Jakarta, (11/07/2024) - Badan Pengawas Obat dan Makanan (BPOM) hari ini menggelar sosialisasi Peraturan BPOM No. 10 Tahun 2024 tentang Penandaan Obat Bahan Alam, Obat Kuasi, dan Suplemen Kesehatan. Kegiatan ini dilaksanakan secara hybrid di Auditorium Gedung Merah Putih BPOM, dengan 50 pelaku usaha hadir secara langsung dan ratusan lainnya mengikuti melalui platform webinar.
Acara yang berlangsung pada hari Kamis, 11 Juli 2024 ini, bertujuan untuk meningkatkan pemahaman pelaku usaha, tenaga kesehatan, dan masyarakat terhadap ketentuan yang diatur dalam Peraturan BPOM No. 10 Tahun 2024. Selain itu, kegiatan ini juga bertujuan untuk mendorong kepatuhan terhadap peraturan tersebut guna memastikan penandaan produk yang sesuai dengan standar yang telah ditetapkan.
Acara dibuka dengan sambutan dari Deputi Bidang Pengawasan Obat Tradisional, Suplemen Kesehatan dan Kosmetik, M. Kashuri, yang menekankan pentingnya peraturan baru ini untuk meningkatkan kualitas dan keamanan produk obat dan suplemen kesehatan di Indonesia. "Peraturan penandaan ini dapat digunakan sebagai acuan bagi pelaku usaha untuk bisa mentaati sehingga nanti pada saat evaluasi yang dilakukan pada saat post market oleh Pihak Badan POM tidak banyak tidak dapat mendapatkan banyak masalah, tidak banyak mendapatkan pelanggaran" ujar M. Kashuri.

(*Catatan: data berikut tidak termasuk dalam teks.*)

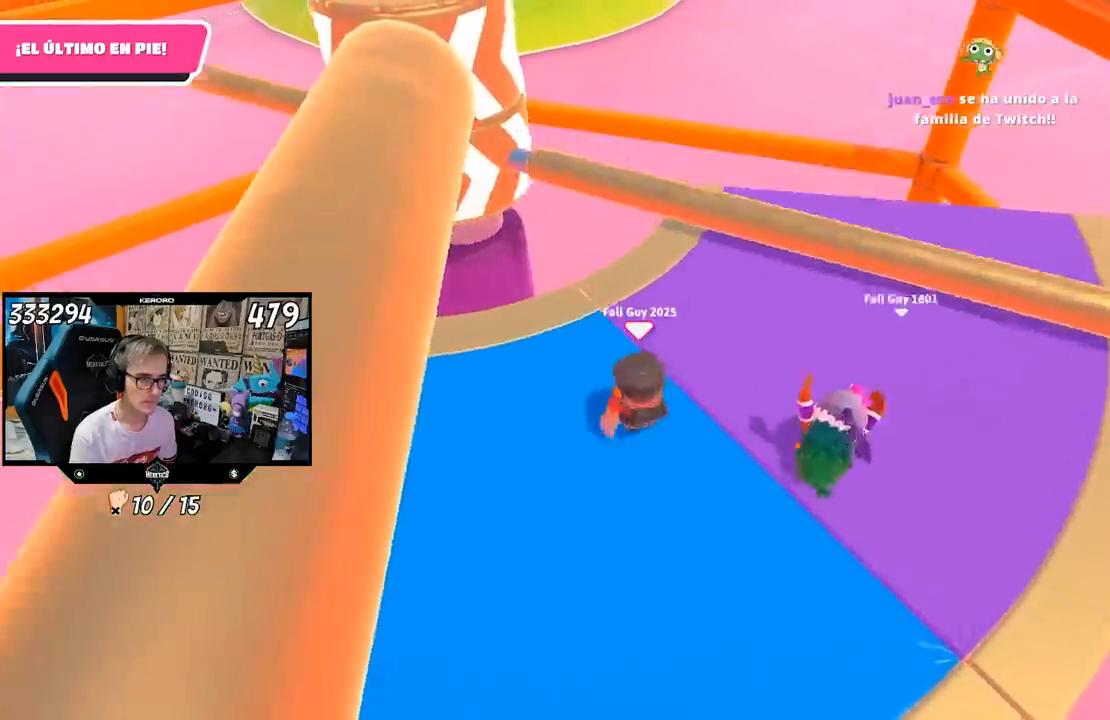
{"buttons": [], "left_stick": "left", "right_stick": "center", "events": [[17, "CROSS", "down"], [17, "left_stick", "up-right"], [183, "CROSS", "up"], [183, "left_stick", "left"]]}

Pada kesempatan tersebut juga, Direktur Pengawasan Obat Tradisional dan Suplemen Kesehatan, Rustyawati menyambut baik adanya Peraturan Badan POM No. 10 tahun 2024, dimana sebelumnya belum ada peraturan yang mengatur secara terkait penandaan. “Peraturan ini mengatur lebih detil setiap informasi minimal yang harus ada Ketika bapak Ibu Pelaku usaha melakukan registrasi” ujar Rustyawati.
Sesi utama sosialisasi ini mencakup presentasi mengenai ketentuan penandaan produk yang harus mencantumkan informasi wajib seperti kontraindikasi, efek samping, interaksi, dan peringatan. Narasumber dari BPOM juga memberikan panduan praktis untuk pelaku usaha tentang bagaimana menerapkan peraturan ini dalam operasional sehari-hari.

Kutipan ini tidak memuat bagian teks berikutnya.